EXERCISE INPUT =
● ● ● ● ● ● ●
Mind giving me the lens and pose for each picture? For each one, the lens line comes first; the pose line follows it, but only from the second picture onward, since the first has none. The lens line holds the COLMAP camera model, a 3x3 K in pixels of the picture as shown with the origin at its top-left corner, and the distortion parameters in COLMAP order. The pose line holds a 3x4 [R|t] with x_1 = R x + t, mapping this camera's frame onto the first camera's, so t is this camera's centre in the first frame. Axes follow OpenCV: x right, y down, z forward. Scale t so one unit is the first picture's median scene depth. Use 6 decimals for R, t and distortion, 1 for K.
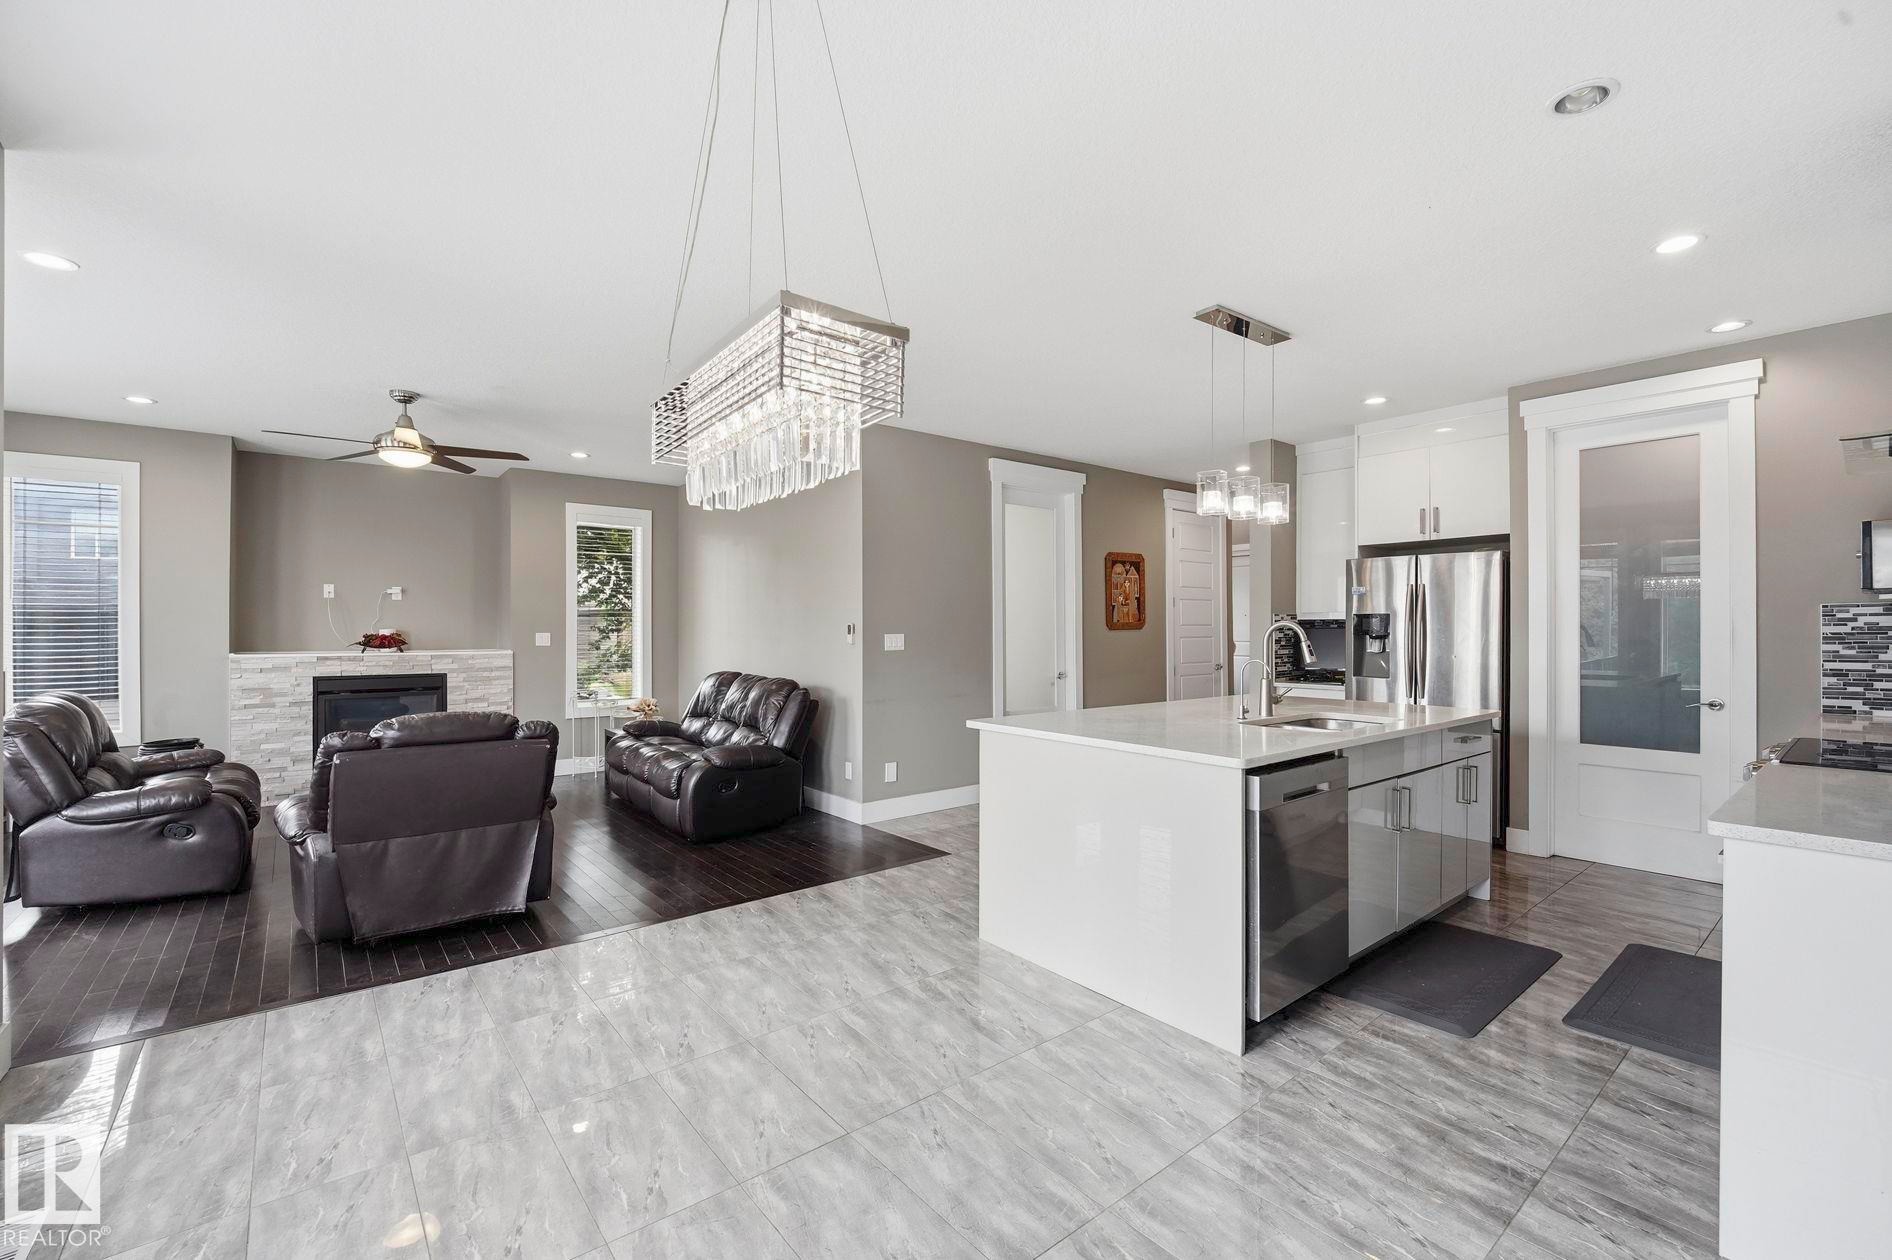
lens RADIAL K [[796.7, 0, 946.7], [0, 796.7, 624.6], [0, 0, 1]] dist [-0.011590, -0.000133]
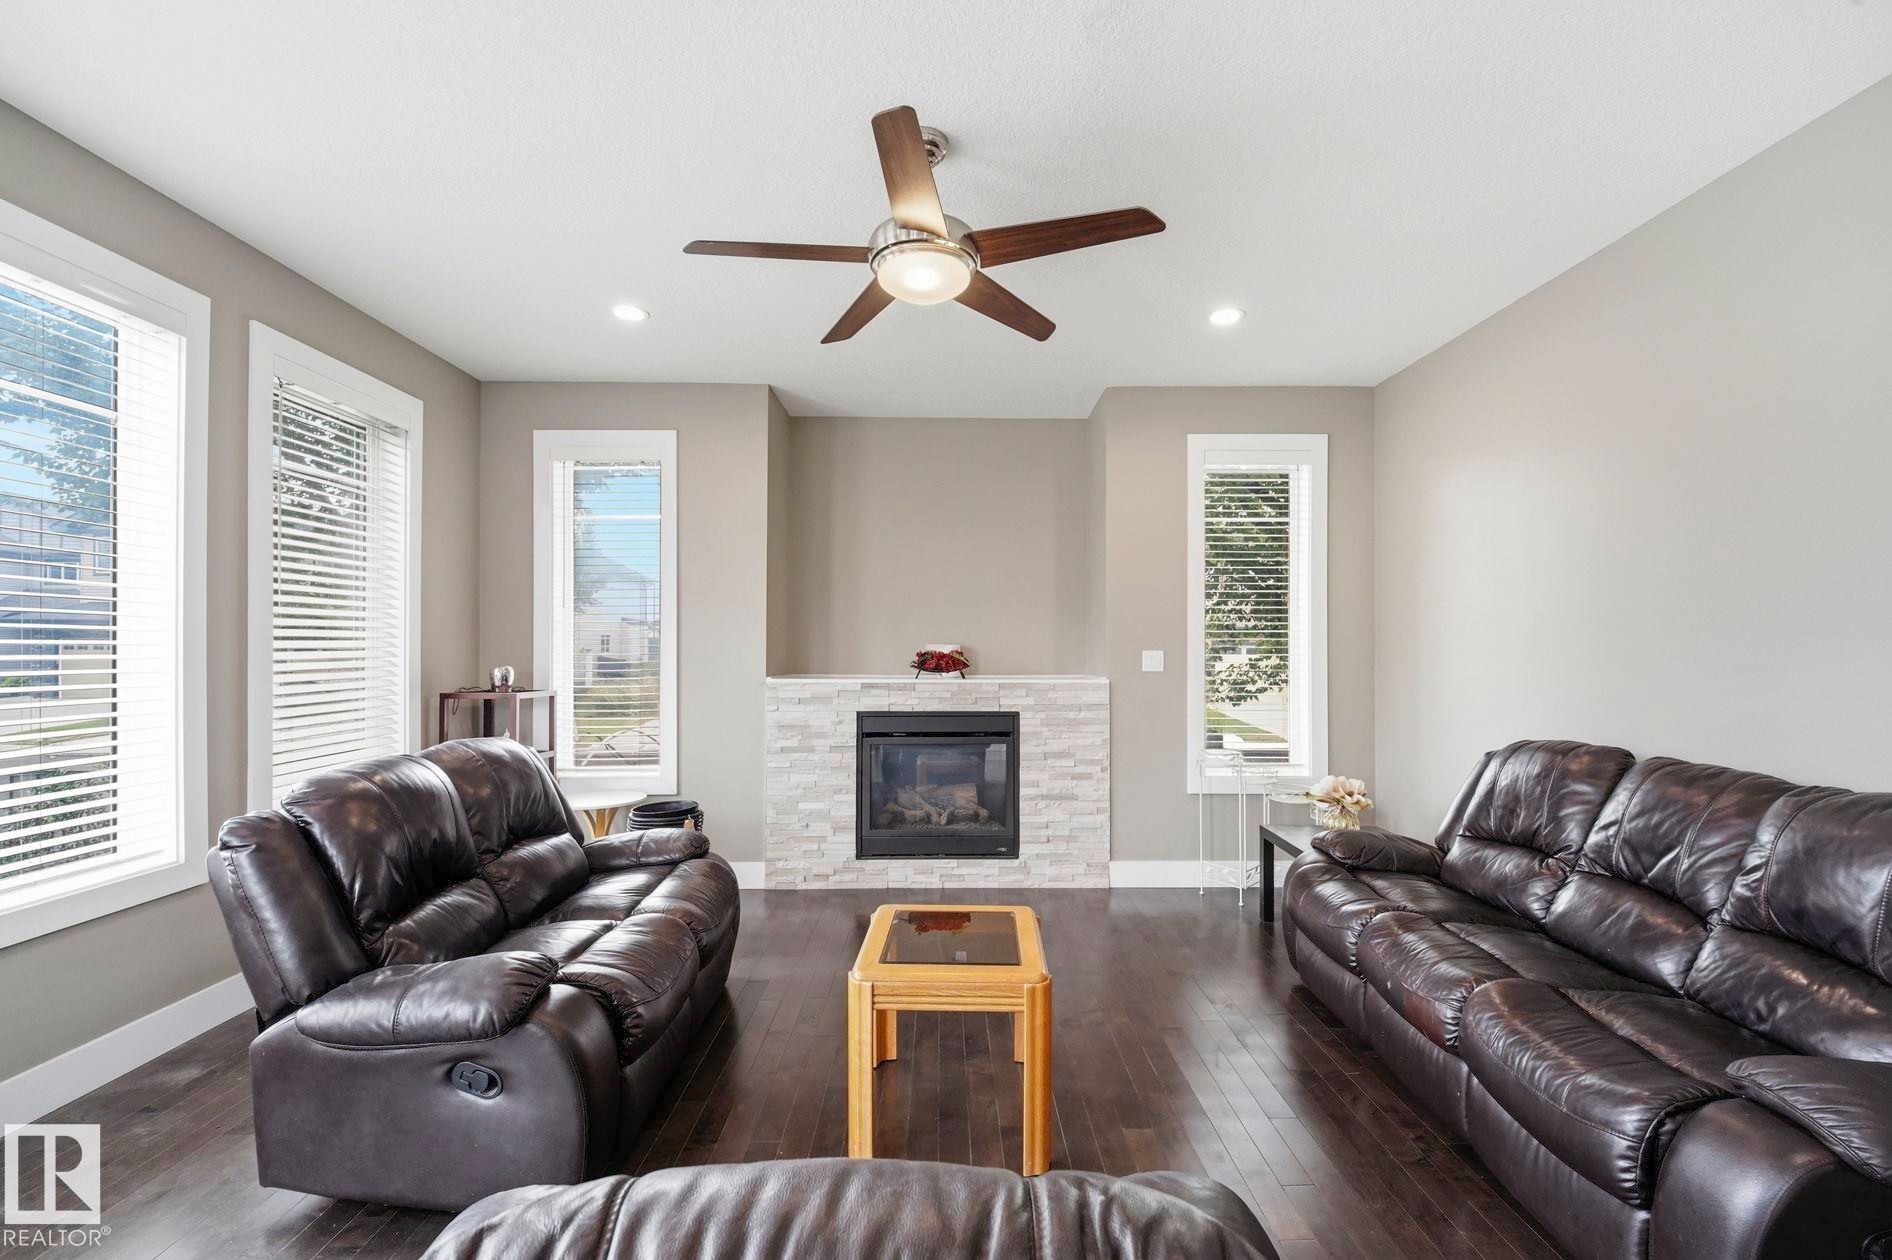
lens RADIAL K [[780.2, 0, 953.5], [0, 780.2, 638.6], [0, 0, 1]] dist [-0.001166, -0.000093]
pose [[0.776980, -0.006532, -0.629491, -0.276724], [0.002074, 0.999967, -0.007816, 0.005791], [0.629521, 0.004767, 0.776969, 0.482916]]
● ● ● ● ● ● ●
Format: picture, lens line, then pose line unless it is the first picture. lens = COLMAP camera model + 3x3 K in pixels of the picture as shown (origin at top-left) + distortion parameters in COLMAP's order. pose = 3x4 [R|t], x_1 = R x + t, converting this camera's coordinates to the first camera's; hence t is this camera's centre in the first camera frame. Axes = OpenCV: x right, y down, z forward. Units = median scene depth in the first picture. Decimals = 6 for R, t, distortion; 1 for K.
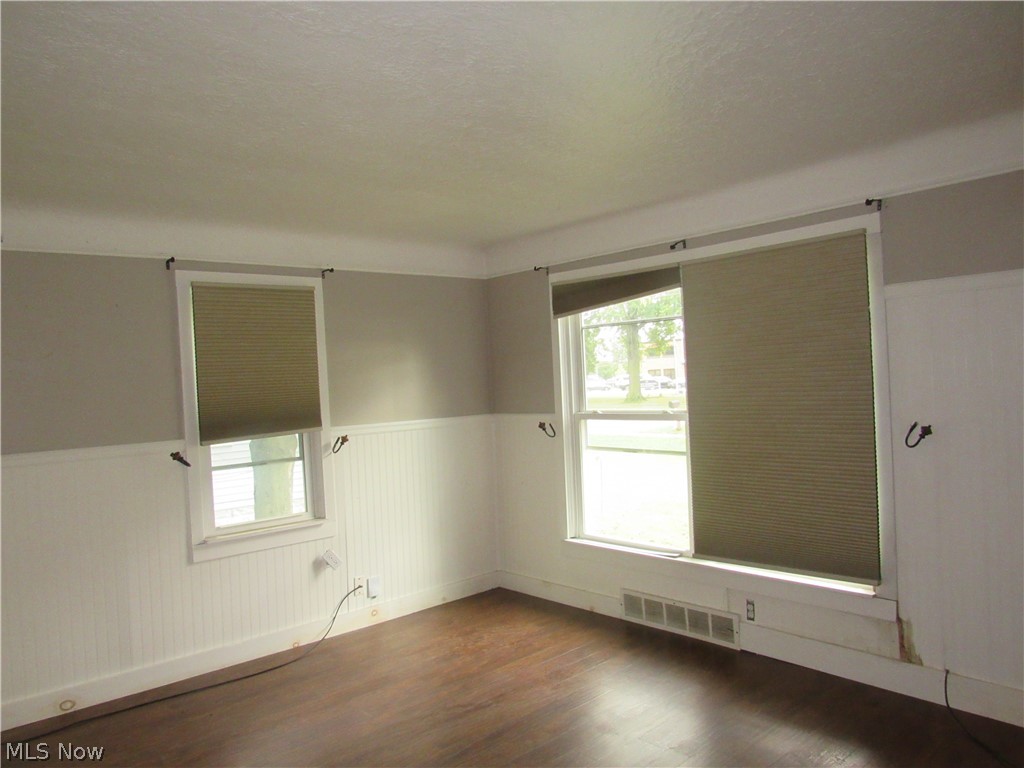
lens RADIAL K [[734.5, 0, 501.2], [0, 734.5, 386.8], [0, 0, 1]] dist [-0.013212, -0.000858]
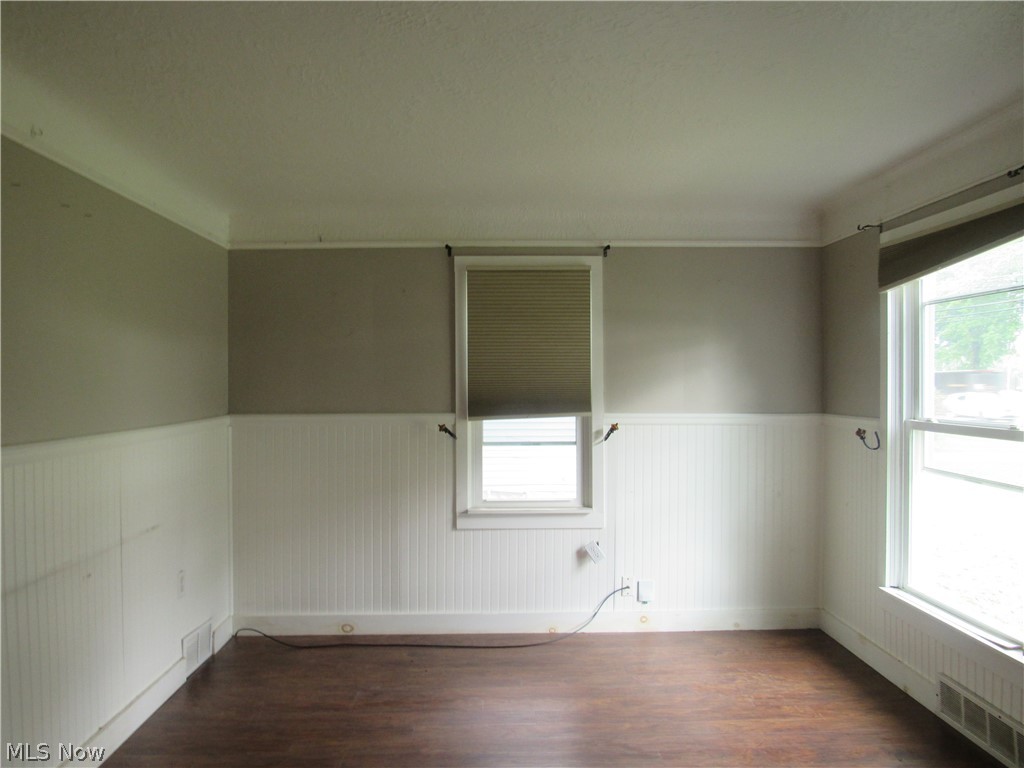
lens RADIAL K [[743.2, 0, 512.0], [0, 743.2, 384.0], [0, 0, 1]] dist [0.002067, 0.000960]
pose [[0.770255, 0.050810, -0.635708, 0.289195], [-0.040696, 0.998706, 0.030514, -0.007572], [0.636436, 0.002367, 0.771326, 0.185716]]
● ● ● ● ● ● ●
Convert everything from the line containing "Format: picture, lens" down to the line containing "dist [-0.013212, -0.000858]" into a two-column CSV with columns input and output, one row per item, each value in a single quoted field with line breaks replaced by spaces. Leave the pictures out of the CSV.

YOUR SOLUTION =
input,output
"Format: picture, lens line, then pose line unless it is the first picture. lens = COLMAP camera model + 3x3 K in pixels of the picture as shown (origin at top-left) + distortion parameters in COLMAP's order. pose = 3x4 [R|t], x_1 = R x + t, converting this camera's coordinates to the first camera's; hence t is this camera's centre in the first camera frame. Axes = OpenCV: x right, y down, z forward. Units = median scene depth in the first picture. Decimals = 6 for R, t, distortion; 1 for K.","lens RADIAL K [[734.5, 0, 501.2], [0, 734.5, 386.8], [0, 0, 1]] dist [-0.013212, -0.000858]"